*Given instruction*
Lay out every line of the entries below as a Markdown table with the columns "No." and "Line." Number the rows in order and skip blank lines.

-------- Records to use

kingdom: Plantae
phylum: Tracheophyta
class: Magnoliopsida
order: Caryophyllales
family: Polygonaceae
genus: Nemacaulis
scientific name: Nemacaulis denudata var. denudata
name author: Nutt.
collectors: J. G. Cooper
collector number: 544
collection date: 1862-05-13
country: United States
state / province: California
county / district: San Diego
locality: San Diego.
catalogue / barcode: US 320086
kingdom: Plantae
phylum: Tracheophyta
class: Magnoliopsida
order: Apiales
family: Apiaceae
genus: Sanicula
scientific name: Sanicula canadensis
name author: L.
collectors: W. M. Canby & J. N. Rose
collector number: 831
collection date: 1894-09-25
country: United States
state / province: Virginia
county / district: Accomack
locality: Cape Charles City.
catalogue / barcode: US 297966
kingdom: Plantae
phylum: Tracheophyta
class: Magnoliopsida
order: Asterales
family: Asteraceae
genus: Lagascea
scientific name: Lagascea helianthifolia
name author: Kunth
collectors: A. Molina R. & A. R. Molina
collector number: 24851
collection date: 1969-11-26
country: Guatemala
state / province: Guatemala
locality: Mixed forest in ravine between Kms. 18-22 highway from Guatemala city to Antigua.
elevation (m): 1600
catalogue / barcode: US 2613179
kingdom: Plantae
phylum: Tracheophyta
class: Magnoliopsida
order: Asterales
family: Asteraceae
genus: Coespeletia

----------------

*Answer to this exercise*
| No. | Line |
|---|---|
| 1 | kingdom: Plantae |
| 2 | phylum: Tracheophyta |
| 3 | class: Magnoliopsida |
| 4 | order: Caryophyllales |
| 5 | family: Polygonaceae |
| 6 | genus: Nemacaulis |
| 7 | scientific name: Nemacaulis denudata var. denudata |
| 8 | name author: Nutt. |
| 9 | collectors: J. G. Cooper |
| 10 | collector number: 544 |
| 11 | collection date: 1862-05-13 |
| 12 | country: United States |
| 13 | state / province: California |
| 14 | county / district: San Diego |
| 15 | locality: San Diego. |
| 16 | catalogue / barcode: US 320086 |
| 17 | kingdom: Plantae |
| 18 | phylum: Tracheophyta |
| 19 | class: Magnoliopsida |
| 20 | order: Apiales |
| 21 | family: Apiaceae |
| 22 | genus: Sanicula |
| 23 | scientific name: Sanicula canadensis |
| 24 | name author: L. |
| 25 | collectors: W. M. Canby & J. N. Rose |
| 26 | collector number: 831 |
| 27 | collection date: 1894-09-25 |
| 28 | country: United States |
| 29 | state / province: Virginia |
| 30 | county / district: Accomack |
| 31 | locality: Cape Charles City. |
| 32 | catalogue / barcode: US 297966 |
| 33 | kingdom: Plantae |
| 34 | phylum: Tracheophyta |
| 35 | class: Magnoliopsida |
| 36 | order: Asterales |
| 37 | family: Asteraceae |
| 38 | genus: Lagascea |
| 39 | scientific name: Lagascea helianthifolia |
| 40 | name author: Kunth |
| 41 | collectors: A. Molina R. & A. R. Molina |
| 42 | collector number: 24851 |
| 43 | collection date: 1969-11-26 |
| 44 | country: Guatemala |
| 45 | state / province: Guatemala |
| 46 | locality: Mixed forest in ravine between Kms. 18-22 highway from Guatemala city to Antigua. |
| 47 | elevation (m): 1600 |
| 48 | catalogue / barcode: US 2613179 |
| 49 | kingdom: Plantae |
| 50 | phylum: Tracheophyta |
| 51 | class: Magnoliopsida |
| 52 | order: Asterales |
| 53 | family: Asteraceae |
| 54 | genus: Coespeletia |